Source passage -
BEGIN
That will also stop you eating, you'll die, decompose, and the carbon will
become available to other things that respire. Humans don't breath out any
carbon that wasn't recently in the atmosphere. What's needed is to somehow
have more carbon sequestered in things-that-are-not-the-ocean-or-air. Some of
that can be biomass. Some of that is "big puddles of gunk deep underground"
(which is what we've been un-sequestering). In principle, doing more
manufacturing with carbon (carbon fiber, synthetic diamonds, plastics) would
help _provided_ the carbon itself came from the atmosphere (or something that
would've ended up there) and the energy was produced without emitting still
more carbon - in practice, the amounts involved in manufacturing are probably
too small to be relevant...
END
Recorded data -
BEGIN
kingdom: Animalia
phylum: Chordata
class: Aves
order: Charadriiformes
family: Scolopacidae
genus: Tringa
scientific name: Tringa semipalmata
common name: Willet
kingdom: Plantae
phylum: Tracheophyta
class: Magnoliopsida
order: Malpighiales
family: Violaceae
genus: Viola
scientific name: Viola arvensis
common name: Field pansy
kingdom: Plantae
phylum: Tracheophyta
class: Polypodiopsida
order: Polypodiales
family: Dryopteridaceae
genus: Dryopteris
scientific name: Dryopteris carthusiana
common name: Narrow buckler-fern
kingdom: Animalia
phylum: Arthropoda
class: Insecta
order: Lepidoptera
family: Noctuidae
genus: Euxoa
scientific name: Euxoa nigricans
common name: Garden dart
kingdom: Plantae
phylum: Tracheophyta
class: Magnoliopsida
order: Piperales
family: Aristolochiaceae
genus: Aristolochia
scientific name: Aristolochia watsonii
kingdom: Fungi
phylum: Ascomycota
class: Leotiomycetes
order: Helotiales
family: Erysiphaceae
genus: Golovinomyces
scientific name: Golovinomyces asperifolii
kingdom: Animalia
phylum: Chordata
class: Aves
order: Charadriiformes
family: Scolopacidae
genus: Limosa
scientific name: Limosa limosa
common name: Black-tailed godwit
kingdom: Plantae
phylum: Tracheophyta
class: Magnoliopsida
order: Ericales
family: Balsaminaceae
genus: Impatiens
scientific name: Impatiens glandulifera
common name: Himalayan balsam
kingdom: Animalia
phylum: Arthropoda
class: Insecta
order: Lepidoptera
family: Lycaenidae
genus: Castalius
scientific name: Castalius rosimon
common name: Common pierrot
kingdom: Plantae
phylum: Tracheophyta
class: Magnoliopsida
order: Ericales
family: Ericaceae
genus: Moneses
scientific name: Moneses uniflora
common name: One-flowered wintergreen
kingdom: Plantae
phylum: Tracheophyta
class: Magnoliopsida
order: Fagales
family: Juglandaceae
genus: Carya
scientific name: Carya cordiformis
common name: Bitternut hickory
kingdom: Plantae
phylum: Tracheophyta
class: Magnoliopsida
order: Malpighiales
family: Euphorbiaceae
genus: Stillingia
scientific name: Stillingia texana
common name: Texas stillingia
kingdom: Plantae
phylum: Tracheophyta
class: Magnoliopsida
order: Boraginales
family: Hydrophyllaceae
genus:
END
Exercise tasks -
**a)** For each statement, answer yes or no as to whether it agrees with the passage on carbon sequestration, and quote the exact words of the passage that decide it: (i) Humans breathe out carbon that had not recently been in the atmosphere. (ii) Some of the carbon that needs to be sequestered can be biomass. (iii) In practice, the amounts of carbon involved in manufacturing are likely large enough to matter.
**b)** Write out everything in the passage on carbon sequestration from "(which is what" down to "to be relevant...", substituting "production" for "manufacturing" each time it occurs.
**c)** Carry on the passage on carbon sequestration, starting right after its final sentence.
The lines that accompany the passage on carbon sequestration have nothing to do with it.

Answers for the tasks -
**a)**
(i) No: "Humans don't breath out any carbon that wasn't recently in the atmosphere."
(ii) Yes: "Some of that can be biomass."
(iii) No: "in practice, the amounts involved in manufacturing are probably too small to be relevant"

**b)**
(which is what we've been un-sequestering). In principle, doing more
production with carbon (carbon fiber, synthetic diamonds, plastics) would
help _provided_ the carbon itself came from the atmosphere (or something that
would've ended up there) and the energy was produced without emitting still
more carbon - in practice, the amounts involved in production are probably
too small to be relevant...

**c)**
------
djwon
This strange behaviour whether its creatures dying and filling up the ocean
floor 98 percent or this snail thing is related to the fukushima radiation
which is reaching the west coast. No other explanation can possible explain
these which has never happened in history.

------
avaku
The question is: have they been dissolving before as well?

------
yusery
This strange behaviour whether its creatures dying and filling up the ocean
floor 98 percent or this snail thing is related to the fuku shima radiation
which is reaching the west coast. No other explanation can possible explain
these which has never happened in history.